“Just GOOGLE it!”
We live in a world where information is accessible at the tip of our fingers. We can youtube how to fix that plumbing problem, sign up for that free or low-cost software-as-a-service (SAAS) that’ll do a “quick and dirty” version of what we need. Instant gratification and saving money… that’s what it’s all about, right?
I think we first saw this with the birth of digital photography, when suddenly for a few hundred dollars we could all become our own “family photographers” and hiring a professional was no longer a necessity. Now that creative DIY concept has spilled into graphic and web design with the launch of CMS systems a la Wix and WordPress that the website owner can build without knowing code or web development at all.
This tendency to take control and do it all ourselves has certainly helped in the influx of lean startups (myself included!). The idea of launching a business for a couple thousand dollars is more real now than ever before. But when do you draw the line between DIY and hiring a professional when it comes to graphic and web design?
Full disclosure here… I’m a DIY-er to the core because I enjoy letting the creative side out once in awhile (and have a bit of a knack to pull something together on the fly). I wouldn’t recommend it to everyone, and I definitely invest in the pros when I need real work done.
When should you DIY? When should you hire?
I pick and choose based on a few factors:
- Turnaround timeline: For design pieces that I need tomorrow, I’m not going to call a pro designer because I know the turnaround just is not realistic. These tend to be pieces on a whim, such as a custom image for a social media post or e-newsletter.
- Purpose: If it’s gotta look professional and “dressed to impress”, I know enough to go to the pros. Professional pieces are more crucial to my long term marketing plan, more thought out in terms of message and I’ll have them laid out weeks in advance, providing my designer appropriate time to complete a draft and changes. These pieces may be used in a printed format as well, so allowing for print shop turnaround is required. I need them to look their best because they’re an investment – not only in design but in print as well. For digital images with a short lifespan, and not a crucial message attached- that Motivational Monday branded image for my Facebook or Instagram feed, for example, doesn’t need professional design, but a long-term Facebook Page Cover image may be worth a professional design to add a bit of pop!
- The lifespan of the material: We’re back to the purpose and investment here… if it’s a long-term print material, don’t just blow one out that may have typos, pixelation, and other design flaws. It’s worth the investment to go with a pro. This is the same with long-term online presence… such as a website.
You may feel that your DIY website “does the trick” when you first start up… and that may be the case. Personally, I’ve done it all — DIY, professional, back to a DIY as technology and my knowledge has advanced. This is a personal thing… if you’re not stellar at designing your website (i.e. 0 to finished in under a month) DO NOT attempt to do it yourself! (The aggravation alone would probably have you pulling your hair out.)

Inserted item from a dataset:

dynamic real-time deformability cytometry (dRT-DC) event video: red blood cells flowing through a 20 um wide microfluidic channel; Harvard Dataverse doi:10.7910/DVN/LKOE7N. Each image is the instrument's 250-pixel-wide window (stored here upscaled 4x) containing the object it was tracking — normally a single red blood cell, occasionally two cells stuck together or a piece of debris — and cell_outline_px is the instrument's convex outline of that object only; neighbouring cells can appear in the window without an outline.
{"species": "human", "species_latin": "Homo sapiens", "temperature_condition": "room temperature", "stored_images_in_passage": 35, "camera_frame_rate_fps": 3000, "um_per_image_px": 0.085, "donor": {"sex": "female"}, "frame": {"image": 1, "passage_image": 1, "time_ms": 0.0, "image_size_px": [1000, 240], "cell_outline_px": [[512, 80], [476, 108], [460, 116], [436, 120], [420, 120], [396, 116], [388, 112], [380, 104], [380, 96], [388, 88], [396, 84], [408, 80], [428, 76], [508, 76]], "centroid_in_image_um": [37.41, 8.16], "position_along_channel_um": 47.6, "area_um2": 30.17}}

My cardinal rule for anything, whether it be design or accounting, is if it takes you twice as long as it should you need to be outsourcing that task to a professional. Your time should be spent generating revenue for your business… especially if your business is new. And don’t get hung up on perfect… a website can be added to, changed over time, improved upon. Get something looking professional and basic to make you look like an expert in your field, and then add bells and whistles as you can invest in them.

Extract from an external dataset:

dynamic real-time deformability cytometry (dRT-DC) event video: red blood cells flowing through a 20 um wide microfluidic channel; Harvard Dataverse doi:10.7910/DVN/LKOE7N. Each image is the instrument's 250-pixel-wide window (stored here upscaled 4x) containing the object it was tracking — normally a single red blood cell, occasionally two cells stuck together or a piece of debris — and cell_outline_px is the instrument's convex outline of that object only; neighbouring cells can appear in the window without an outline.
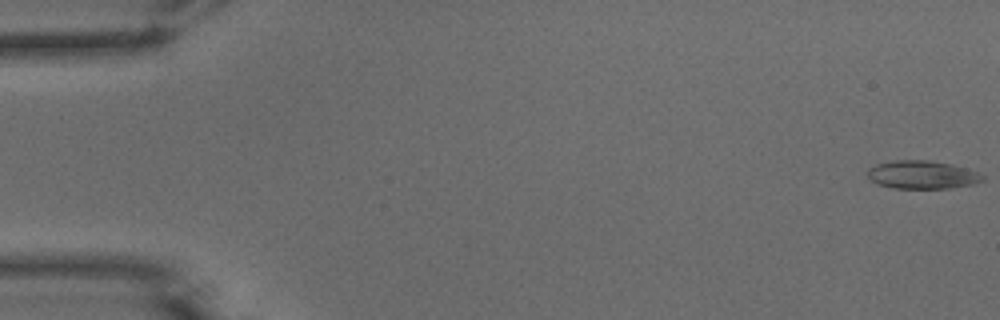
{"species": "common noctule bat (a hibernating species)", "species_latin": "Nyctalus noctula", "temperature_condition": "warm", "stored_images_in_passage": 46, "camera_frame_rate_fps": 3000, "um_per_image_px": 0.085, "animal": {"sex": "male", "body_mass_g": 15.6}, "frame": {"image": 1, "passage_image": 1, "time_ms": 0.0, "image_size_px": [1000, 320], "cell_outline_px": [[984, 180], [972, 184], [948, 188], [892, 188], [876, 184], [868, 176], [868, 168], [876, 164], [896, 160], [928, 160], [952, 164], [976, 172], [984, 176]], "centroid_in_image_um": [78.35, 14.85], "position_along_channel_um": 6.6, "area_um2": 18.73}}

When should you, no question, hire a professional to develop your website?
(and I don’t mean your buddy who says he may be able to help you free of charge)
- If your website has any direct link to your sales… a shopping cart, product gallery, event or ticket purchase option are all examples. If those components need to be on your website you need to hire a qualified professional who can set it up and know all the ins and outs of having that developed properly (and in a timely manner) because, without sales, you don’t have a business.
- If you want to project a sleek and professional presence from day 1… in other words, you need to make a big impact in your business because of your target market. Don’t scrimp in the start up – dress for the job you want.
- If your business is a B2B sale or service… you know your target customers are going to google you and you want that credibility with an online presence, investing in a professional everything (online and offline) is the only way to go. It speaks volumes to first impressions and lets them know you’re in it, not going anywhere.
There are a time, place and purpose for the DIY solution, but don’t be afraid to start talking to a professional. Finding the right professional designer isn’t always easy, and developing a long-term relationship can help you immensely as your business grows. That professional will know your business and you, have all your design files already, and know what you like and don’t like from a design perspective. I’d recommend talking to people who’s websites or print material you like, find out not only who they worked with but what that experience was like. Be conscientious of projects being done on time and budget, and how easy the professional was to work with. Brand Web Design (GWEn’s graphic designer for print) provides some tips on what you need to know when looking for a new designer. Find someone you know, like and trust.
PRO TIP: when working with a professional, you need to have enough of an idea of what you are looking for but also need to be open to their creative knowledge and experience on what will speak best to your target market, purpose of your materials, etc. You wouldn’t hire an accountant only to tell them what tax code they should reference, would you?